▶ **YOUR INSTRUCTIONS**: Repeat word for word the stretch of the boron-proton reaction text from "Level diagram of" through "become highly uncertain.".

[Opening EXTRACT section]

Conclusions: The new reaction data provides important new information about the reaction cross section over the entire energy range of plasma fusion facilities. This data, when coupled with previous measurement of the competing ${}^{10}\mathrm{B}(p,\gamma ){}^{11}\mathrm{C}$ reaction, will provide the opportunity for an extensive $R$-matrix analysis of the rather complex level structure in the ${}^{11}\mathrm{C}$ compound nucleus system.

Figure 1

Cross section data for the reaction ${}^{10}\mathrm{B}(p,\alpha ){}^7\mathrm{Be}$, based on 64 years of experimental work and compiled in the EXFOR database [17]. Data are in their raw form, not subjected to any later renormalization recommendations. The top part of the figure (a) shows cross sections determined by prompt detection of $\alpha$ particles to the ground state, the middle part (b) shows measurements of the cross section to the first excited state, and the lower (c) are those determined by the activation method [total $(p,\alpha )$ cross sections]. The exception is that of Kafkarkou et al. [45] where both the ${\alpha }_0$ and ${\alpha }_1$ particles were detected directly but only the sum of the cross sections is reported. Note that, because of the lack of higher energy angle integrated cross section data, some differential data have been scaled by $4\pi$ to facilitate the comparison. They are indicated by an $*$ sign.

Figure 2

Level diagram of the ${}^{11}\mathrm{C}$ compound nucleus [46]. The red dashed lines indicate different particle separation energies. The nucleus becomes $\alpha$ unbound at $S_{\alpha }=7.54\mathrm{MeV}$ and then proton unbound at $S_p=8.69\mathrm{MeV}$. The level density begins to increase rapidly above the proton separation energy and the levels are characterized by large particle widths of the order hundreds of keV. This has made disentangling the level structure quite challenging. Above $E_x=11\mathrm{MeV}$ the level properties become highly uncertain.

Figure 3

Differential $S$-factor excitation curves for the ${}^{10}\mathrm{B}(p,{\alpha }_0){}^7\mathrm{Be}$ transition taken at four angles (${\theta }_{\text{lab}}$) and total $S$-factor excitation curves for the ${}^{10}\mathrm{B}(p,{\alpha }_0){}^7\mathrm{Be}$ ground state and the ${}^{10}\mathrm{B}(p,{\alpha }_1){}^7\mathrm{Be}$ first excited state transitions in ${}^7\mathrm{Be}$ based on the present data set. In the lower energy range, near 400 keV, the ground-state transition is nearly two orders of magnitude stronger than the transition to the first excited state in ${}^7\mathrm{Be}$. The ratio of the cross section of the ${}^{10}\mathrm{B}(p,{\alpha }_1){}^7\mathrm{Be}$ to ${}^{10}\mathrm{B}(p,{\alpha }_0){}^7\mathrm{Be}$ reactions generally increases towards higher energies, as shown in Fig. 5. At 900 keV, this ratio is about one order of magnitude.

[Closing EXTRACT section]
[Opening EXTRACTED RECORDS section]

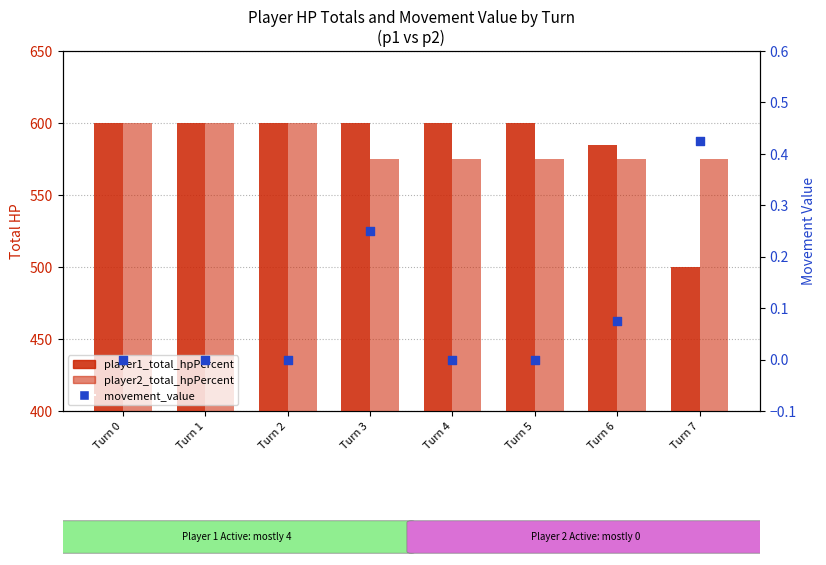

Which series contains the lowest Y value?

movement_value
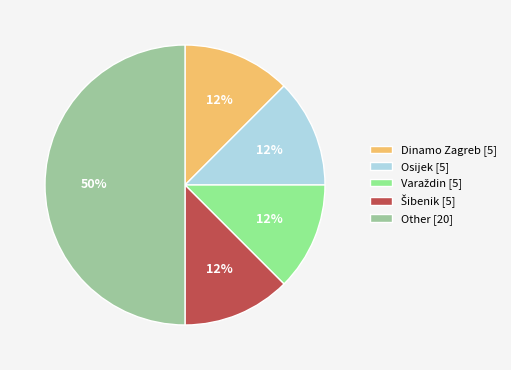

To the nearest percent, what is the average slice percentage?

20%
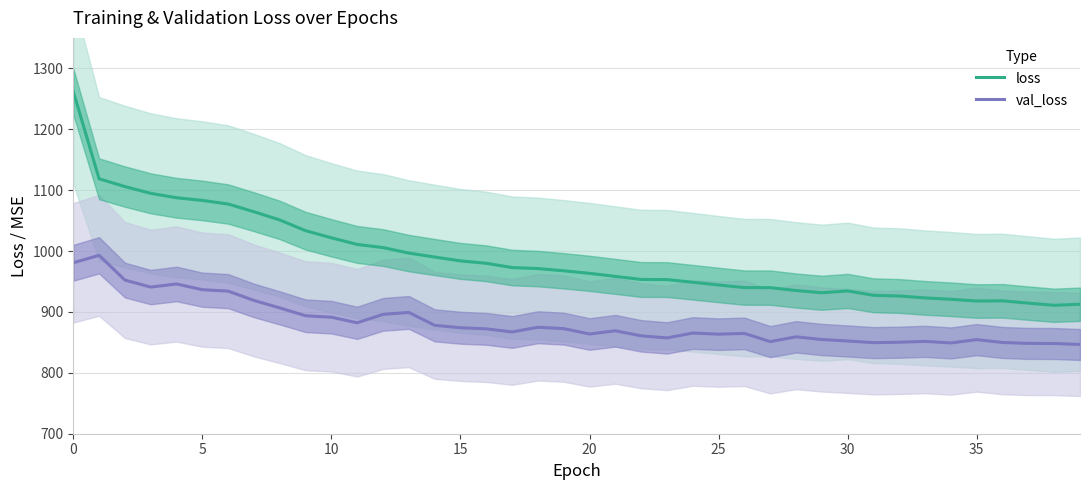

What is the minimum value for loss?

910.9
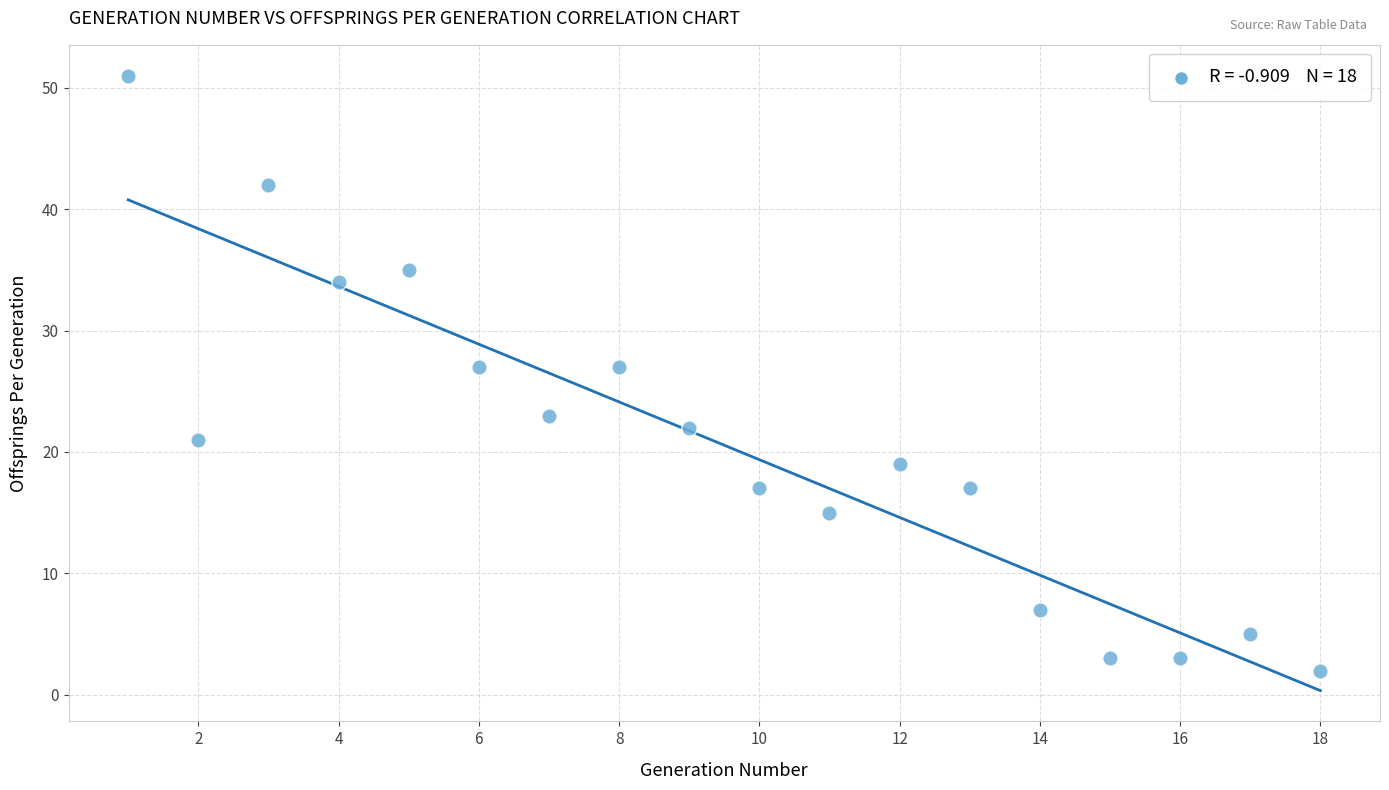

What is the range of Y values (max minus min)?

49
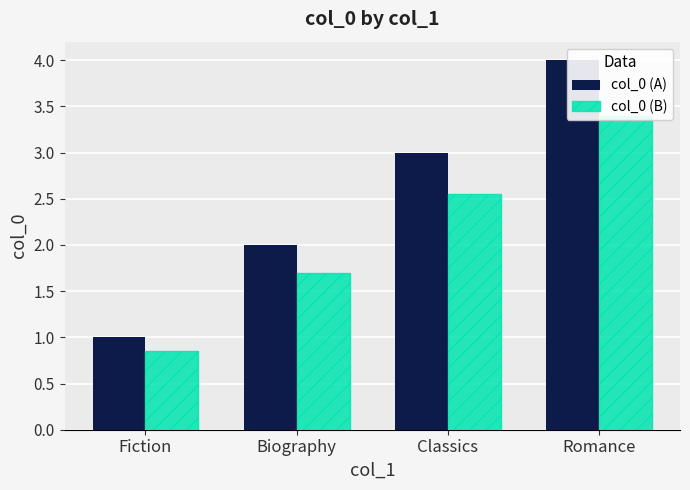

The value of col_0 (A) at Classics is 3.0. True or false?

True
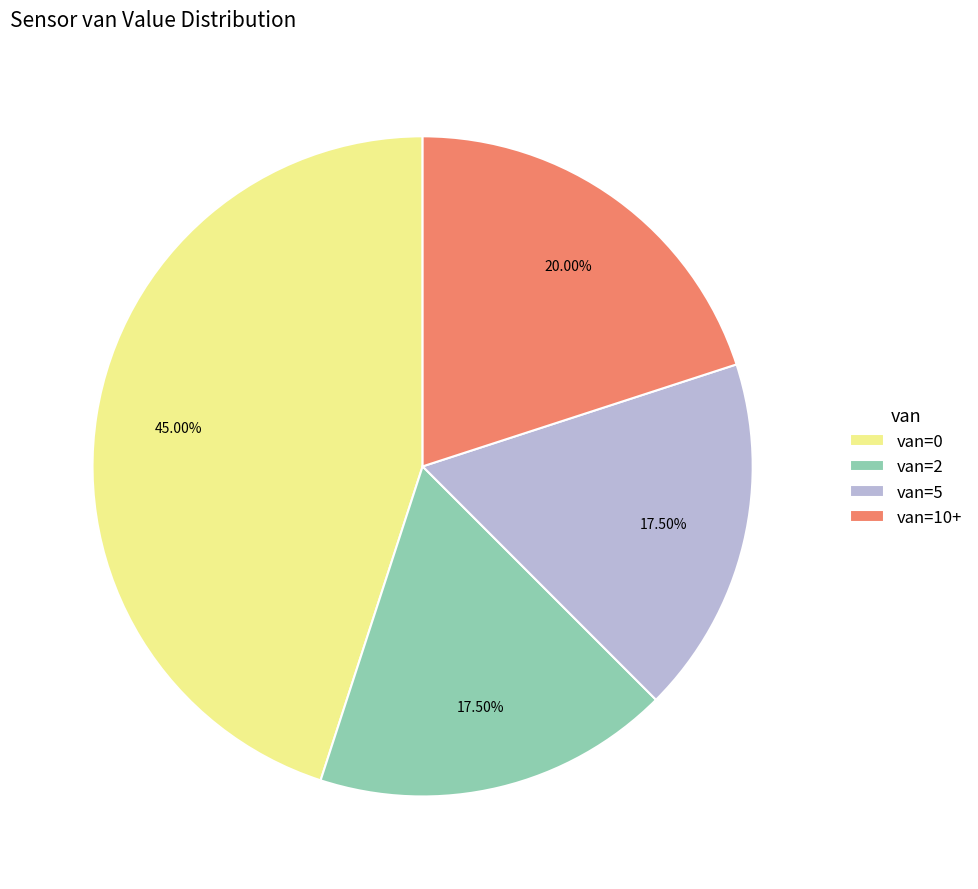

Is the sum of van=2 and van=10+ greater than half?

No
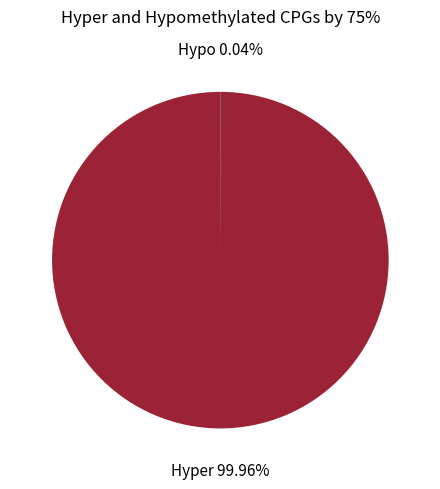

Which slice is the largest?

Hyper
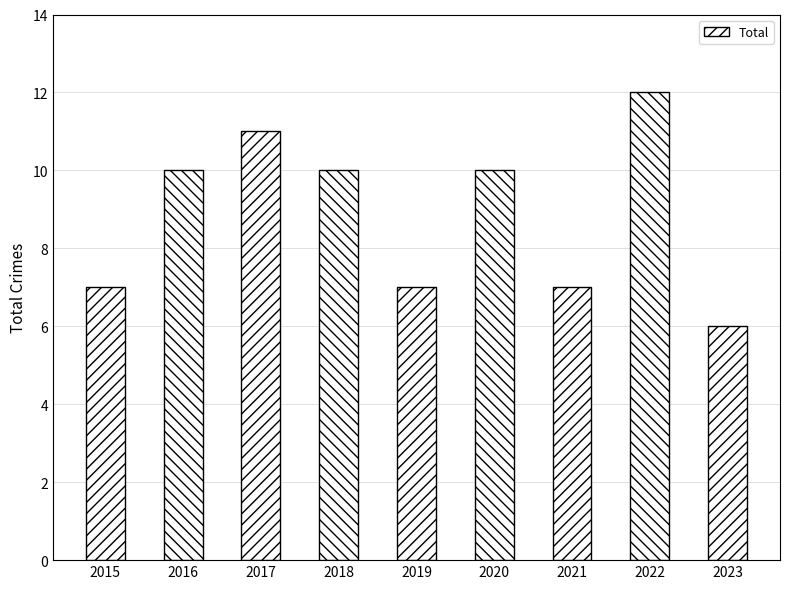

Read the value at 2018.

10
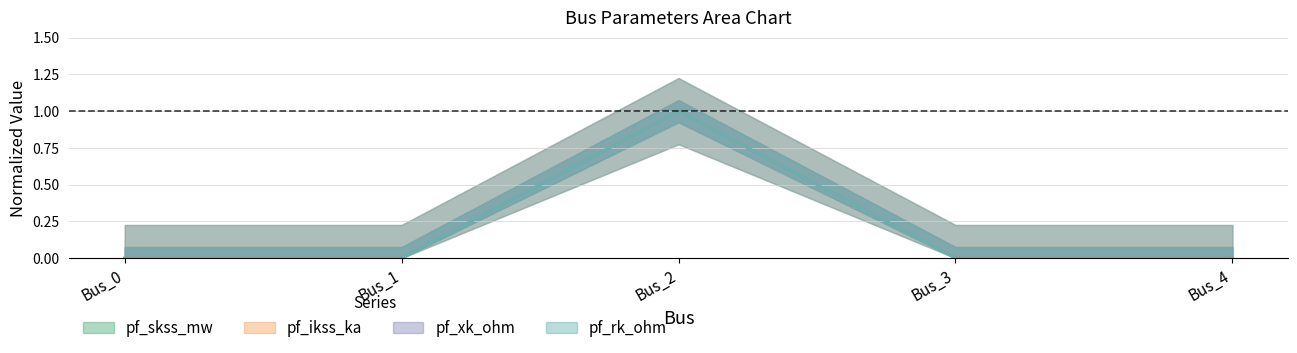

How many values in pf_ikss_ka are above zero?

1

[Closing EXTRACTED RECORDS section]

▶ **OUTPUT FOR THIS EXERCISE**:
Level diagram of the ${}^{11}\mathrm{C}$ compound nucleus [46]. The red dashed lines indicate different particle separation energies. The nucleus becomes $\alpha$ unbound at $S_{\alpha }=7.54\mathrm{MeV}$ and then proton unbound at $S_p=8.69\mathrm{MeV}$. The level density begins to increase rapidly above the proton separation energy and the levels are characterized by large particle widths of the order hundreds of keV. This has made disentangling the level structure quite challenging. Above $E_x=11\mathrm{MeV}$ the level properties become highly uncertain.